Arossa Wine & Grill: Japanese-Italian wind-down spot at Scotts Square
PUBLISHED October 21st, 2013 01:12 am | UPDATED May 18th, 2020 04:33 pm
What was formerly La Luna Rossa, now stands as Arossa Wine & Grill Bar. The revamp took place silently in May 2013, and the new establishment has yet to get up to speed in the marketing and media arena. Even before it had its own website or a well-maintained Facebook page, Arossa seemed to be holding up well on its own.
The new Arossa is a wine bar with a heavy grill theme, serving meats and seafood from Australia and New Zealand to go with the offerings from their 120-label stocked cellar. Though new head chef Watanabe Chiaki is Japanese, she has honed her culinary skills in several Italian restaurants, which explains the largely Italian menu.
Ambience is cozy and classy, which makes it a pretty good spot for after-work drinks over a shared Charcuterie Platter ($32).

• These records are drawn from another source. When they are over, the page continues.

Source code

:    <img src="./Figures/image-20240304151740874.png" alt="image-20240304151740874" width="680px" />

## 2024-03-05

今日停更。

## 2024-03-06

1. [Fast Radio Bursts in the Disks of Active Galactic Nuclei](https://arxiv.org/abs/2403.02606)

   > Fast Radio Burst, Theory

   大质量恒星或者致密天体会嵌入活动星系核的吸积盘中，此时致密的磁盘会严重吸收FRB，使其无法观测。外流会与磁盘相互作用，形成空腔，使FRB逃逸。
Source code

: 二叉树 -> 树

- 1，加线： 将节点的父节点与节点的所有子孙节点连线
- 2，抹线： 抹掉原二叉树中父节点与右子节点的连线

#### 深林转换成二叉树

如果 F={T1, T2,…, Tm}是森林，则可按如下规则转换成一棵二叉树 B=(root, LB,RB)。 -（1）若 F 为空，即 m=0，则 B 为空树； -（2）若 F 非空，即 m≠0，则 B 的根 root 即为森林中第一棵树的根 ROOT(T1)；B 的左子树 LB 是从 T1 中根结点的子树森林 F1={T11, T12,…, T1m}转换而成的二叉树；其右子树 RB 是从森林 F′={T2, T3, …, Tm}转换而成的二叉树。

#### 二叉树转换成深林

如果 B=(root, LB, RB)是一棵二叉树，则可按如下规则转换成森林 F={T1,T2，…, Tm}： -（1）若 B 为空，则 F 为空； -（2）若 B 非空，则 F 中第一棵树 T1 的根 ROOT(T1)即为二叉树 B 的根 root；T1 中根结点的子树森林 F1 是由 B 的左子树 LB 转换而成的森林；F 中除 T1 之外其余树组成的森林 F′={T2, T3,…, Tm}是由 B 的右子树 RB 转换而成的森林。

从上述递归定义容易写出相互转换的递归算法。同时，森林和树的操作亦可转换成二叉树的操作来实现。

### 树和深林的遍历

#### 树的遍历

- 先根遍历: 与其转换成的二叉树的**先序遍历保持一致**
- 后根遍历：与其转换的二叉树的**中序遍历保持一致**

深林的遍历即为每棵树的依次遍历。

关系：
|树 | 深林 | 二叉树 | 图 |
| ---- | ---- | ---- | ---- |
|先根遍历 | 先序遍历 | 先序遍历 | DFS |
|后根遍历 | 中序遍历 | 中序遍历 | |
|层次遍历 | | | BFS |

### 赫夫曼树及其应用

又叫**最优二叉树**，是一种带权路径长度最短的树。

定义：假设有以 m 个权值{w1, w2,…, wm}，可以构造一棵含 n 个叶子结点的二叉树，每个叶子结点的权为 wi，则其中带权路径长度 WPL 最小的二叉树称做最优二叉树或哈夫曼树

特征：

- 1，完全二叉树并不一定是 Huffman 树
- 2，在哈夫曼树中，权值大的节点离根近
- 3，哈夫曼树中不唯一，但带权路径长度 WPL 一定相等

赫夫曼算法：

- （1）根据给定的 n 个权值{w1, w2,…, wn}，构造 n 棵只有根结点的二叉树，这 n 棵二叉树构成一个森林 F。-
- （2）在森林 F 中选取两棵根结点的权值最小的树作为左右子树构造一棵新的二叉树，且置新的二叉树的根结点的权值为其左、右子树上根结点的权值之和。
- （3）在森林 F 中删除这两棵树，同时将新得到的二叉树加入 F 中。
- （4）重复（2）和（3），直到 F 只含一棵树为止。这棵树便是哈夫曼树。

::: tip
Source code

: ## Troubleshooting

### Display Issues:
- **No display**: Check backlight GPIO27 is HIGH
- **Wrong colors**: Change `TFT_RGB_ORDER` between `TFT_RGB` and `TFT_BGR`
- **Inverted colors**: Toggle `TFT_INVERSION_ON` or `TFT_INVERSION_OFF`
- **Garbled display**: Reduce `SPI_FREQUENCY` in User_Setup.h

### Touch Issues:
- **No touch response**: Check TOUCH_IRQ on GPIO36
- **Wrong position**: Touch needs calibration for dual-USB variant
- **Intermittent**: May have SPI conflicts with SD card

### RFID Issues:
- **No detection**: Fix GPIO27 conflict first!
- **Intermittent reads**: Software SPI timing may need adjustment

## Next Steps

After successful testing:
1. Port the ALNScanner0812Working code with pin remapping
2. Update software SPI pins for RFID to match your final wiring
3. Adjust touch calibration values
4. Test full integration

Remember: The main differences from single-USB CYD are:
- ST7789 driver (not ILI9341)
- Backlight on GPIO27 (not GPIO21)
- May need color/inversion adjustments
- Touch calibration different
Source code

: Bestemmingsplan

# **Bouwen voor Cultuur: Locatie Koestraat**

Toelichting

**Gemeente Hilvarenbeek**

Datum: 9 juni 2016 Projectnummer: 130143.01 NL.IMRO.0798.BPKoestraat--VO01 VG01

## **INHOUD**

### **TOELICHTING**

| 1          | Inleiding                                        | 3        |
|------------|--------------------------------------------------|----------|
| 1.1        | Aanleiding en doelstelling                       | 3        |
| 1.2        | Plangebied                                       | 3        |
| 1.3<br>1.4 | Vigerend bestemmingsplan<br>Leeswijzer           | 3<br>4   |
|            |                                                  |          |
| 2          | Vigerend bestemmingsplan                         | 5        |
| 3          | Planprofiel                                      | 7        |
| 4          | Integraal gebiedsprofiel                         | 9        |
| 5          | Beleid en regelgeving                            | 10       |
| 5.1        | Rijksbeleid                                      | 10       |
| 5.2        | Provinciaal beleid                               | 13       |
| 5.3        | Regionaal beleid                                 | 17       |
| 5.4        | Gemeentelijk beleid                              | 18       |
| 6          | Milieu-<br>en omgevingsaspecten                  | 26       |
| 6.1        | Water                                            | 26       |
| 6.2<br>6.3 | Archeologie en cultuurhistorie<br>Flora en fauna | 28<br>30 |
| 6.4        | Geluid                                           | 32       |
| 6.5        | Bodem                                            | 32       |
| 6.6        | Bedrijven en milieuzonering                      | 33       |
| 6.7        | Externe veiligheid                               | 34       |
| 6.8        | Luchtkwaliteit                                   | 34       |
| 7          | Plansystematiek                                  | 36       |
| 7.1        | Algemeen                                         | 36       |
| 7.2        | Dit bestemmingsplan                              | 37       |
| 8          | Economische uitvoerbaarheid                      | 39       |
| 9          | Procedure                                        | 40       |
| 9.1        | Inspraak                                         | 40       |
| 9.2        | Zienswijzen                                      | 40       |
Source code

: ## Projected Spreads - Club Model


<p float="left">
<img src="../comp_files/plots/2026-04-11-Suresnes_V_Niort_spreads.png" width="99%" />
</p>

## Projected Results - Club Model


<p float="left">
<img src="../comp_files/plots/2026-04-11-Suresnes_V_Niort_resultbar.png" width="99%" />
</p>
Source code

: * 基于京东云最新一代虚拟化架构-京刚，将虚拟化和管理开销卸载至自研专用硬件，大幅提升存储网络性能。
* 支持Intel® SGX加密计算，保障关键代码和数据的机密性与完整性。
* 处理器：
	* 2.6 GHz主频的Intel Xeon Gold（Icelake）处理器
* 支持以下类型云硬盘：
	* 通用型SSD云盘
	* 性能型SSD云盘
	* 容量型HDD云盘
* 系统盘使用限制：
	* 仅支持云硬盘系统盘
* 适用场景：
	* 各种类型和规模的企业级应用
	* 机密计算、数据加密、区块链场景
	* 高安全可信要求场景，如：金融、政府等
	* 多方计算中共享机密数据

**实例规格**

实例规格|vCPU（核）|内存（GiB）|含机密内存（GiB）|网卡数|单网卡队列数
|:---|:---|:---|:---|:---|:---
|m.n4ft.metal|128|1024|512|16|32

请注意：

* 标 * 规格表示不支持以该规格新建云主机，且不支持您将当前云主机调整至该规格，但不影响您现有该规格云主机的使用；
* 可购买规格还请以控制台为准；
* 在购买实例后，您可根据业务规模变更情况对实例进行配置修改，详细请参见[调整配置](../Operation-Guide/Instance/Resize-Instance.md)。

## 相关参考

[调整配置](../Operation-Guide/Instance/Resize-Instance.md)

Pate de Champagne (chicken liver and minced pork pate), grilled homemade bacon, foie gras pate and prosciutto – every element unfaultable.
The view over the busy shopping street of Orchard from full-length glass windows also makes for a romantic candlelit dinner. The open kitchen fascinates with its hustle and bustle, but once the grills are fired up, it could get a little smoky which may be slightly off-putting. But if that bothers you, Arossa also has private rooms for couples or large groups.
Although the grills are meant to be the stars on the menu, my Grilled King Prawn ($23/pc) and 100% Grain-Fed Australian Ribeye ($40) were lamentably tough. The beef was thin, which will be prone to overcooking if care was not taken to control the heat on the grill. But the meat had a nice char and was well seasoned; the accompanying truffle Yukon mash is also good enough satisfy your potato cravings.
Surprisingly, desserts are their trump card. The Tiramisu’s ($14) thick mascarpone over rum-packed sponge screams decadence, while the dark Chocolate Fondant ($16) is devilishly rich, and as gooey and oozy as it should be.
With a new management, new chef and new concept, the new Arossa seems promising. Perhaps I’ll be back to try their famous T-bone steak which apparently needs prior reservation.